A Procuradoria da Fazenda já se manifestou no sentido de que deveriam ser vendidos apenas os chamados créditos podres, isto é, aqueles de cobrança muito difícil. Afirma-se que o Ministério do Planejamento estima em R$ 60 bilhões a parte da dívida que poderia ser negociada, num montante geral de R$ 1,6 trilhão.
A matéria já está em discussão no Senado, em projeto de autoria do então senador José Serra (PSDB-SP) e, caso seja aprovado, teria que passar por regulamentação através da Fazenda.
Reportagem publicada pela Folha de S.Paulo informa que a gestora da dívida ativa na Procuradoria-Geral da Fazenda Nacional, Anelize Almeida, entende que o governo deve vender apenas a parte mais difícil de ser cobrada, que denominou de “osso”, ficando com o “filé mignon”.
A dívida pública tem sido alvo de inúmeras preocupações e é público e notório que boa parte dela não tem qualquer liquidez. Quando foi divulgada recentemente relação dos maiores devedores verificamos que boa parte das empresas ali mencionadas são massas falidas, não existem mais ou simplesmente não possuem qualquer patrimônio.
Tentar vender os créditos podres servirá para revelar que nesses negócios podem surgir muitos espertalhões ou aproveitadores. Isso já acontece com créditos privados.
No início deste ano pessoa física recebeu mensagem eletrônica de um escritório de advocacia onde se informava a existência de uma dívida de mais de R$ 900 mil da empresa da qual fora sócio. O credor era um banco incorporado por outro que, por sua vez, cedera o crédito a uma empresa de cobrança que o escritório representava. O suposto cessionário do crédito estava disposto a conceder um desconto de 90% da dívida. Isso seria bom se a dívida ainda existisse, pois estava ela prescrita, já que vencida há mais de 20 anos! Ainda bem que o comerciante teve a boa idéia de consultar um advogado de sua confiança antes de prosseguir na negociação.
Ora, qualquer que seja o nome dado a tais negociações com dívida pública, claro está que num primeiro momento o governo abre mão de receita, o que precisa ser estudado à vista da lei de responsabilidade fiscal.
Por outro lado, ao ceder parte da dívida, o poder público concede ao particular parte de seu poder de tributar, pois a cobrança é parte relevante da incidência tributária.

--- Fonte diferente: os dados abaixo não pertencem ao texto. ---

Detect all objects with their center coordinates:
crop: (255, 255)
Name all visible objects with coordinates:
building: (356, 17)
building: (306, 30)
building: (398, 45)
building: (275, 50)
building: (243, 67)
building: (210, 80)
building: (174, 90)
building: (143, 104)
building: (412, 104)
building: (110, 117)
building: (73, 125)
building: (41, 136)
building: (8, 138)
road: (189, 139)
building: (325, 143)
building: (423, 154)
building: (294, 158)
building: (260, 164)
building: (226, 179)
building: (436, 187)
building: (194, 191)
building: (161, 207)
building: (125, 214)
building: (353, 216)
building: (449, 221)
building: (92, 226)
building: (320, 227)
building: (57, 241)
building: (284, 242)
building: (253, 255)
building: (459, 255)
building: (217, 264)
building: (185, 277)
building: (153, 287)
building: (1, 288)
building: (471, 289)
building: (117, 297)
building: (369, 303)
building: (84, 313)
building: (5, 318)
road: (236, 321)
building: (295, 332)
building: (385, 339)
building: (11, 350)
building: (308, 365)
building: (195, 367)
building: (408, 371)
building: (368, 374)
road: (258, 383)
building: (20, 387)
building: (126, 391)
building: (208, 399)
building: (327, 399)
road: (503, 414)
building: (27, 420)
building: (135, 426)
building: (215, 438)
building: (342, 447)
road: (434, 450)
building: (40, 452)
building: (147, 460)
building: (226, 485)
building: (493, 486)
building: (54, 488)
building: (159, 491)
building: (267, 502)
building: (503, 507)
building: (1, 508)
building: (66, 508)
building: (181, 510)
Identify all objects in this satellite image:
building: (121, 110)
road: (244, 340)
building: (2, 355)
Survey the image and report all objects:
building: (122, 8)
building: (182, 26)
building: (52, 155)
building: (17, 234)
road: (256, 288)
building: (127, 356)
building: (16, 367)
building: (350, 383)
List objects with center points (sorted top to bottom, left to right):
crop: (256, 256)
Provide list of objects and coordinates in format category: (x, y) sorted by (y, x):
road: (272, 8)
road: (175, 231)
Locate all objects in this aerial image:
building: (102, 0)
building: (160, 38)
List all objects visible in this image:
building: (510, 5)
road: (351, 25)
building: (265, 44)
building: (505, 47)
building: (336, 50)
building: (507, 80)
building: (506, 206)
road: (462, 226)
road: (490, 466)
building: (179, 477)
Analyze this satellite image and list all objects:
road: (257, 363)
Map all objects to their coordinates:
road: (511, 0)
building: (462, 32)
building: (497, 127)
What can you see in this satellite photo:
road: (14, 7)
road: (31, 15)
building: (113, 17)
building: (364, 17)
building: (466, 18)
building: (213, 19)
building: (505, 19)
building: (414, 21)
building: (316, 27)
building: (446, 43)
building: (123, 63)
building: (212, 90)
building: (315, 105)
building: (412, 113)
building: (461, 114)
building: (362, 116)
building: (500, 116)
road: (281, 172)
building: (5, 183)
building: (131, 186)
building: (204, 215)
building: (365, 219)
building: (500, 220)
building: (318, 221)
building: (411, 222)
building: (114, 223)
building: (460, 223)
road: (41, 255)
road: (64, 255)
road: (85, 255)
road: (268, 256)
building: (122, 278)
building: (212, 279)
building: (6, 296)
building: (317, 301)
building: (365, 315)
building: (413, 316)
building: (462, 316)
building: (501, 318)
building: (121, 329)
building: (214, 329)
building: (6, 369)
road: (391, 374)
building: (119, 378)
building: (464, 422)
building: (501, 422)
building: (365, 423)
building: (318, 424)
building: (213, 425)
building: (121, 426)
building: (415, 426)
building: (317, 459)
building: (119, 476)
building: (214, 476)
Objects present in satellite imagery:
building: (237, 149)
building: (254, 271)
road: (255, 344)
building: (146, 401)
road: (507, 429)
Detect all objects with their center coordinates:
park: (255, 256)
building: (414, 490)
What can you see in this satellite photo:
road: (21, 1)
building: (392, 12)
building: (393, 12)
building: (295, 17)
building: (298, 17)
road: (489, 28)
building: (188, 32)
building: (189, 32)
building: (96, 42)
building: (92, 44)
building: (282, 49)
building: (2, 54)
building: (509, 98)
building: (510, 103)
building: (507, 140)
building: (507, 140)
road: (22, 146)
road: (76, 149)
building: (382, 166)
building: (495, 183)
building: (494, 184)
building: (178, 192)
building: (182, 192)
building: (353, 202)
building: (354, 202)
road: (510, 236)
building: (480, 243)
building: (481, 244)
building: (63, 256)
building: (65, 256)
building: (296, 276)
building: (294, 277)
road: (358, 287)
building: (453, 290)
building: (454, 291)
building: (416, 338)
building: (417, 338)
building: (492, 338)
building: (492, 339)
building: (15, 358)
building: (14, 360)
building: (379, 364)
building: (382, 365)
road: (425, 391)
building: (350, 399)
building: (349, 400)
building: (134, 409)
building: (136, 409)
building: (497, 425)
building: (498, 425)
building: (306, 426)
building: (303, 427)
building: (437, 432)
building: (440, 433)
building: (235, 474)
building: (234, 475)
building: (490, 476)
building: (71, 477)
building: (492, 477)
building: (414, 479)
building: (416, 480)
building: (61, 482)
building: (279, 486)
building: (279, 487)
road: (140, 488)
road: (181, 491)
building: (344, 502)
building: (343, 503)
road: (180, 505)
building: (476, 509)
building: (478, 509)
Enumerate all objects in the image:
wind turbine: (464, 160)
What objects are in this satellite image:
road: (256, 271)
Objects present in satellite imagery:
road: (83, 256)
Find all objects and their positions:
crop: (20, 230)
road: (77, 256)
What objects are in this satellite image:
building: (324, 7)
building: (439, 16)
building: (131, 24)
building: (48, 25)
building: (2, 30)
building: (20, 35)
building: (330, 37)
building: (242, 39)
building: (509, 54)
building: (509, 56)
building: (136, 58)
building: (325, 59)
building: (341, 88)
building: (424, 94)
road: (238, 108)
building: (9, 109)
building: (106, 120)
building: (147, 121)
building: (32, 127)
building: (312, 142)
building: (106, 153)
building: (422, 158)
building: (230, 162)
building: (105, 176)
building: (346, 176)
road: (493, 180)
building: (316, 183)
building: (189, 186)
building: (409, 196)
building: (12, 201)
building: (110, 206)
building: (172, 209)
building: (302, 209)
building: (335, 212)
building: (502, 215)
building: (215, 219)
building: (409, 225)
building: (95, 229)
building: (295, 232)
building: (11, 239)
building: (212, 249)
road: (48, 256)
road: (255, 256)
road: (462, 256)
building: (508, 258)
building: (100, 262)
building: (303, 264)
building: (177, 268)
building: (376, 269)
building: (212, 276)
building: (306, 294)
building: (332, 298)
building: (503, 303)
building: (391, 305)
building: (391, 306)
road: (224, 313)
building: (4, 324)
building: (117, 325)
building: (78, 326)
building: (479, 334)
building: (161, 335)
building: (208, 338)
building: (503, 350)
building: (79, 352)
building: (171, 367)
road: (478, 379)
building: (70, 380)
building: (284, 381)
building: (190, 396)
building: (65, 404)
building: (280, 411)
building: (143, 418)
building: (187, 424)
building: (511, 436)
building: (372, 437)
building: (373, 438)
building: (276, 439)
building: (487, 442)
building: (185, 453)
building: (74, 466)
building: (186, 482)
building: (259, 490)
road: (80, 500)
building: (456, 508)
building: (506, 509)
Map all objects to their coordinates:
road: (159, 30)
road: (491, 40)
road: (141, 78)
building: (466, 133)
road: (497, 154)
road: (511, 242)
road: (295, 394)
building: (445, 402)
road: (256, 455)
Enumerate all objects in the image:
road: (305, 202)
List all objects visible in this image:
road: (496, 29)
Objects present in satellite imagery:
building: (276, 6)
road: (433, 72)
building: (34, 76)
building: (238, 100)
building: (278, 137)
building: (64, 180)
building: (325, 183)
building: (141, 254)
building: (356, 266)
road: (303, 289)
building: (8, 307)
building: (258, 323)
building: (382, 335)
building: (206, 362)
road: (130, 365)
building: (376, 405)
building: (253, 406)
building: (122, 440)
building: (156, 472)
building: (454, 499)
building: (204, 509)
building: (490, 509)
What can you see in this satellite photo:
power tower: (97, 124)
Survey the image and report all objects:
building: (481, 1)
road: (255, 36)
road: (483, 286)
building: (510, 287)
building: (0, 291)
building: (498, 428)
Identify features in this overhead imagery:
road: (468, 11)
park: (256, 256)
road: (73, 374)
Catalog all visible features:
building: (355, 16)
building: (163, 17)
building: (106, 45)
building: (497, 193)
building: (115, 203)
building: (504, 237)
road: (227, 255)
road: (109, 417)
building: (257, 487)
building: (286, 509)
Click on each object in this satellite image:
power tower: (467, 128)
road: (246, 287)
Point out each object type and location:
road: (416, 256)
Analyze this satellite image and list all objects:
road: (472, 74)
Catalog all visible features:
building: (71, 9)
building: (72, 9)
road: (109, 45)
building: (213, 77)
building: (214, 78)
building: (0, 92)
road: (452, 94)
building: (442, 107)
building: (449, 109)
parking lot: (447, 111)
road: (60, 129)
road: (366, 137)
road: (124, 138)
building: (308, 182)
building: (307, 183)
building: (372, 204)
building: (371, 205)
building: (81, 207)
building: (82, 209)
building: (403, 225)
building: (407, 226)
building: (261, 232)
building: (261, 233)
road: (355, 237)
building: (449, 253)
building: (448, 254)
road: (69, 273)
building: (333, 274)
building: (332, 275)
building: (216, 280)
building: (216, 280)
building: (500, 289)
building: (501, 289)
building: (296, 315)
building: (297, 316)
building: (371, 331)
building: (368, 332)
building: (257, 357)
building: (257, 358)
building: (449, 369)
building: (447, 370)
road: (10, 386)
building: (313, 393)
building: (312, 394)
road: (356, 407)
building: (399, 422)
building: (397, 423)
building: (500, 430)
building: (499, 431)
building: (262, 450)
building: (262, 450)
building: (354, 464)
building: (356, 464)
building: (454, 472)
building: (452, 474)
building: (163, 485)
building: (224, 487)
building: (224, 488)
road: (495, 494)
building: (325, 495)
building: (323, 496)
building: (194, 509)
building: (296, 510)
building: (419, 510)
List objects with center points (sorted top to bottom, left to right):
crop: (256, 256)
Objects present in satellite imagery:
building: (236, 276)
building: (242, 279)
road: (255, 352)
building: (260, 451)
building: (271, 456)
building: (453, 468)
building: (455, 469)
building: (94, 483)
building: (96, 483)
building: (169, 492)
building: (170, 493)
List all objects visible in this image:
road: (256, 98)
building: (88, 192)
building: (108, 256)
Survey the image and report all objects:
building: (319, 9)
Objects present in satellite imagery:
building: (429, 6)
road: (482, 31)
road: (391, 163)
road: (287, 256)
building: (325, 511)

Como tudo isso tem a ver com a necessidade de arrecadação, parece-nos mais simples e eficaz a abertura de um adequado plano de regularização fiscal, com descontos na dívida e possibilidade de parcelamento a longo prazo.
A maior parte dos débitos fiscais que geraram a dívida ativa está inchada com multas e acréscimos de duvidosa legalidade. No campo das multas, mesmo as moratórias, verificam-se exageros. Os percentuais das multas foram elevados nas décadas de 1980 e 1990, para compensar ou neutralizar os efeitos inflacionários daquele período. No momento econômico atual não existe razão para que atrasos de menos de 60 dias sofram multas de 20% ou mais.
Ademais, eventual cobrança de débitos fiscais por instituições financeiras ou empresas de cobrança pode viabilizar abusos e exageros, sem que o sujeito passivo encontre mecanismos adequados de defesa.
Privatizar a cobrança da dívida ativa pode ser um primeiro passo no caminho da anarquia, da eliminação do governo. Não é razoável supor que esse seja um projeto oficial.
Raul Haidar
Jornalista e advogado tributarista, ex-presidente do Tribunal de Ética e Disciplina da OAB-SP e integrante do Conselho Editorial da revista ConJur.